# Importance of Redox Potential



## digital_gods (Apr 23, 2010)

To me, the phrase Redox Potential is pretty intimidating on it's own. If we were to change it into something little more familiar, like overly used marketing jargon, "Anti-Oxidant", we can figure out where this is going. I found an article discussing the advanced ways of keeping your tank water healthy and the reason behind it. I found it interesting http://www.americanaquariumproducts.com/Redox_Potential.html.


----------



## fishyjoe24 (May 18, 2010)

That's why it's important to test water parameters and now just
Throw chemicals in there. Keep levels where they need to be and not slack on the water changes.
Simple thing to do. 3- water changes of 15-20%. Mark calendar on the 10,20, and 30.


----------



## ObiQuiet (Oct 9, 2009)

I have only a layman's understanding of chemistry, and have also not been able to get my mind around redox.



> *Oxidation describes the loss of an electron by a molecule, atom or ion.
> Another way to look at this is to lose or cause to lose hydrogen atoms.
> Example: Redox processes such as the oxidation of carbon to yield carbon dioxide.


.

Q: Isn't the loss of an electron very different from the loss of a whole atom? 
Q: How can losing a hydrogen atom by exemplified by carbon becoming carbon dioxide?

-ObiQuiet


----------



## fishyjoe24 (May 18, 2010)

chemical equation and chemical reactions . oxidation-reduction reaction is redox reaction.. Sometimes called a redox reaction, an oxidation-reduction reaction occurs during the transfer of electrons. 

A atom is just the building block of protons,neutrons. that's where element comes in to play..element- the number of protons contained in its nucleus.

Compounds have properties different from the elements that created them. exp.
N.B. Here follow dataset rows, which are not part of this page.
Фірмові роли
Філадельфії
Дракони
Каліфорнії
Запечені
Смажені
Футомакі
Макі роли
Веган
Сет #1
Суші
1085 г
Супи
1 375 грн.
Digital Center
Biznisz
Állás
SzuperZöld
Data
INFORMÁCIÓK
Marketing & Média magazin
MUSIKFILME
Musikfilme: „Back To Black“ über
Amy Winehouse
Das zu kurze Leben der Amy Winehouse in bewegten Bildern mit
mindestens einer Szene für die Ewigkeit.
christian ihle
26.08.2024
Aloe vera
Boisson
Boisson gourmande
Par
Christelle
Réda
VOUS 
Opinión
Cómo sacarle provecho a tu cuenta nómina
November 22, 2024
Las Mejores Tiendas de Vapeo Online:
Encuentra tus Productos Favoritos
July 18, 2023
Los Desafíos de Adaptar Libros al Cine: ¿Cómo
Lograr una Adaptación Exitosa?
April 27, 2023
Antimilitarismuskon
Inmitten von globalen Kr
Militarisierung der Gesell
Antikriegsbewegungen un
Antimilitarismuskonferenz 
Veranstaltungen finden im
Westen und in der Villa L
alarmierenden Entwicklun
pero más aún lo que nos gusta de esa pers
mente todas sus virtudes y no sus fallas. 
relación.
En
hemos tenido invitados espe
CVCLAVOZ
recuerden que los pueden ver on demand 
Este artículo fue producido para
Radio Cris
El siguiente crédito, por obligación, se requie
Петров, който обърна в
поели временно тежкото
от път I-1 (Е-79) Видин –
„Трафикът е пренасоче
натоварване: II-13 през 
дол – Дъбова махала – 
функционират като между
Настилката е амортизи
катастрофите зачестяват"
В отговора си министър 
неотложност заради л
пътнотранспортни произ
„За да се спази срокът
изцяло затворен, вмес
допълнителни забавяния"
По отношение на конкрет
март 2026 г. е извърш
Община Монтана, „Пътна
H20 
is hydrogen, and oxygen.. 

atom's it's a give and take.


----------



## Silvering (Jun 10, 2011)

I admit to having gone to khanacademy.org to watch the oxidation/reduction video when I saw all those chemistry terms being bandied about. Given how much chemistry is involved in aquariums, I should probably just watch the whole Chemistry video series!


----------



## digital_gods (Apr 23, 2010)

Here is the key points to a healthy tank:

[1] Proper water changes with 6-11 gH & 2-6 kH balanced clean water. 
[2] Good aquarium circulation. 
[3] A reasonable supply of dissolved oxygen. 
[4] Proper Calcium, Magnesium, sodium, and general electrolyte levels, THIS IS VERY IMPORTANT!
[5] A UV Sterilizer
[6] Good Lighting
min D production from sunlight). [7] Use of water conditioners


----------



## fishyjoe24 (May 18, 2010)

that could be another good point of why some of with saltwater aquariums use the ro/di it strips all the bad stuff out. leaving you a new base point of alk/ gh/kh to start out with.. 

water changes to keep the general hardness level which plays a part in ph.


----------



## digital_gods (Apr 23, 2010)

Joey, your right about the base point. The well water in North Texas is very alkaline from the limestone. The kH I've measured is at 15. At that level, alot the calcium and magnesium is striped out leave the GH at 1-2. I have to buffer the GH so I don't have deficiency issues with my plants like holes in the leaves.


----------